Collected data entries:
○ ○ ○ ○
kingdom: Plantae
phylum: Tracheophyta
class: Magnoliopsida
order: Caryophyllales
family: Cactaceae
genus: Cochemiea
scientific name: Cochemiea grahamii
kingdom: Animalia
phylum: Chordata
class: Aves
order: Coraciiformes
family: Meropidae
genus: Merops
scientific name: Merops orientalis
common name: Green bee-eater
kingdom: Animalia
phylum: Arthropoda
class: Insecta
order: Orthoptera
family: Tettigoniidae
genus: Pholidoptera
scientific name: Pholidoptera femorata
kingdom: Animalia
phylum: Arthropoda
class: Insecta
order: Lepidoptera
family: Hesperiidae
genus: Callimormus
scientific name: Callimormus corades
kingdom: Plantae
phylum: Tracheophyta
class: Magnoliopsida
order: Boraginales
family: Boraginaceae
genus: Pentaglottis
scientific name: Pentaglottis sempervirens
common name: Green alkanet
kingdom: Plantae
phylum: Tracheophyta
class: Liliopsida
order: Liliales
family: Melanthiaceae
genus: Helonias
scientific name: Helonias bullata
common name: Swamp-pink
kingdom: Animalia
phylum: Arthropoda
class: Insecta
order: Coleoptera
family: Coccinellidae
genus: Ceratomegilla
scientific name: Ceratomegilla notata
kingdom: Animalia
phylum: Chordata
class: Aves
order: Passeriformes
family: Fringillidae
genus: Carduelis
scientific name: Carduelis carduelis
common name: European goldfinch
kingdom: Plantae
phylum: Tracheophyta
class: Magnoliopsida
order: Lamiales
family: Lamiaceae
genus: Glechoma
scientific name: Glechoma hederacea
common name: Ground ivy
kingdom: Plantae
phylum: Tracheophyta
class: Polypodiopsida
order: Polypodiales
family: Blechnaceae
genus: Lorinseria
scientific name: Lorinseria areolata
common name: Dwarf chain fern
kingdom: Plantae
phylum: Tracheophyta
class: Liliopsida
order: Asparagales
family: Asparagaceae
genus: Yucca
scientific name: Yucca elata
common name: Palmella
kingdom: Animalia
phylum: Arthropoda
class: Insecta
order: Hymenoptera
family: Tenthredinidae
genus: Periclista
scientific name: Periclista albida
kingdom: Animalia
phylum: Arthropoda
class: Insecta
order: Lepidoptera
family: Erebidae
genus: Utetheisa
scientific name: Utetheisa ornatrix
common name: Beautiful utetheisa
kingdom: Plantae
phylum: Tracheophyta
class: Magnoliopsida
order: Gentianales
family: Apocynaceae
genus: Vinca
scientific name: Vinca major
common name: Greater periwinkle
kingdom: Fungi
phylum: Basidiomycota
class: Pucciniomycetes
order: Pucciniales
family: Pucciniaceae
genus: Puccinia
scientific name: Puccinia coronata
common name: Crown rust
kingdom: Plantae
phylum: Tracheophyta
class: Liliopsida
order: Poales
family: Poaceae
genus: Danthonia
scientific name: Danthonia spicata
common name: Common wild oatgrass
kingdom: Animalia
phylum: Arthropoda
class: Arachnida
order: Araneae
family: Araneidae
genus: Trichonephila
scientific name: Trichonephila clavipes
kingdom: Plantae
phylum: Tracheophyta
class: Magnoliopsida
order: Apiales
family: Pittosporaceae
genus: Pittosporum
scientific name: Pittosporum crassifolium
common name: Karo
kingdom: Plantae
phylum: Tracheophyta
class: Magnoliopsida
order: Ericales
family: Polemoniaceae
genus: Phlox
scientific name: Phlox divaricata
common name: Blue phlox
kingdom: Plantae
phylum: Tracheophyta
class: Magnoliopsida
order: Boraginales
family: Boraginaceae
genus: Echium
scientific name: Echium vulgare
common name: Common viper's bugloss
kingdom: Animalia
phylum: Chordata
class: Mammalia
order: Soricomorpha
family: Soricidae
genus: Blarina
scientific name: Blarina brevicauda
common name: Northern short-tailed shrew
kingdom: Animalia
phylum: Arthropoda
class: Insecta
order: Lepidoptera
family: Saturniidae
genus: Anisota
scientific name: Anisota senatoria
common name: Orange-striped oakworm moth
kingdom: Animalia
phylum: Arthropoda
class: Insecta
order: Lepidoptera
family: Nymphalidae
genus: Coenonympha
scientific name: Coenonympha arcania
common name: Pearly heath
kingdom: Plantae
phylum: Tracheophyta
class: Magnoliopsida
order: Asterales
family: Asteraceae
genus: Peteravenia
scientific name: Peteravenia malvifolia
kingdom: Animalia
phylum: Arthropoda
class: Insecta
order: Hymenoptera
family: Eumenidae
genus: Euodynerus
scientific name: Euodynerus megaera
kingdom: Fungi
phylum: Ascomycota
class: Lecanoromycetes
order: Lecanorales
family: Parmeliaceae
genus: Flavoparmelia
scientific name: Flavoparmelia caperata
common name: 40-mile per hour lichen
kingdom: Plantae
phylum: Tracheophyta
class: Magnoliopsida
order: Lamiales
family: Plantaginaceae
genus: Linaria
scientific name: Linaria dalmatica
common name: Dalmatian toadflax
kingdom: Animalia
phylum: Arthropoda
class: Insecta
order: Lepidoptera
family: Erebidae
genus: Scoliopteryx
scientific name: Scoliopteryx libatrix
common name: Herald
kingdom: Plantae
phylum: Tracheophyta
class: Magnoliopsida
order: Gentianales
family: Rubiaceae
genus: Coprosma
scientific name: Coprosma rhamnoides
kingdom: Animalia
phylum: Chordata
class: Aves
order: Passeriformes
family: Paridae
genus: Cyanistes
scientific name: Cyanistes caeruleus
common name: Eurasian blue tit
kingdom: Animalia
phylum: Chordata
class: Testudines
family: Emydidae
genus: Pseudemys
○ ○ ○ ○
▸ **Given instruction**
Can you set down, word for word, the lines from the one containing "scientific name: Periclista albida" through the one containing "genus: Euodynerus", both included?

▸ **Full output**
scientific name: Periclista albida
kingdom: Animalia
phylum: Arthropoda
class: Insecta
order: Lepidoptera
family: Erebidae
genus: Utetheisa
scientific name: Utetheisa ornatrix
common name: Beautiful utetheisa
kingdom: Plantae
phylum: Tracheophyta
class: Magnoliopsida
order: Gentianales
family: Apocynaceae
genus: Vinca
scientific name: Vinca major
common name: Greater periwinkle
kingdom: Fungi
phylum: Basidiomycota
class: Pucciniomycetes
order: Pucciniales
family: Pucciniaceae
genus: Puccinia
scientific name: Puccinia coronata
common name: Crown rust
kingdom: Plantae
phylum: Tracheophyta
class: Liliopsida
order: Poales
family: Poaceae
genus: Danthonia
scientific name: Danthonia spicata
common name: Common wild oatgrass
kingdom: Animalia
phylum: Arthropoda
class: Arachnida
order: Araneae
family: Araneidae
genus: Trichonephila
scientific name: Trichonephila clavipes
kingdom: Plantae
phylum: Tracheophyta
class: Magnoliopsida
order: Apiales
family: Pittosporaceae
genus: Pittosporum
scientific name: Pittosporum crassifolium
common name: Karo
kingdom: Plantae
phylum: Tracheophyta
class: Magnoliopsida
order: Ericales
family: Polemoniaceae
genus: Phlox
scientific name: Phlox divaricata
common name: Blue phlox
kingdom: Plantae
phylum: Tracheophyta
class: Magnoliopsida
order: Boraginales
family: Boraginaceae
genus: Echium
scientific name: Echium vulgare
common name: Common viper's bugloss
kingdom: Animalia
phylum: Chordata
class: Mammalia
order: Soricomorpha
family: Soricidae
genus: Blarina
scientific name: Blarina brevicauda
common name: Northern short-tailed shrew
kingdom: Animalia
phylum: Arthropoda
class: Insecta
order: Lepidoptera
family: Saturniidae
genus: Anisota
scientific name: Anisota senatoria
common name: Orange-striped oakworm moth
kingdom: Animalia
phylum: Arthropoda
class: Insecta
order: Lepidoptera
family: Nymphalidae
genus: Coenonympha
scientific name: Coenonympha arcania
common name: Pearly heath
kingdom: Plantae
phylum: Tracheophyta
class: Magnoliopsida
order: Asterales
family: Asteraceae
genus: Peteravenia
scientific name: Peteravenia malvifolia
kingdom: Animalia
phylum: Arthropoda
class: Insecta
order: Hymenoptera
family: Eumenidae
genus: Euodynerus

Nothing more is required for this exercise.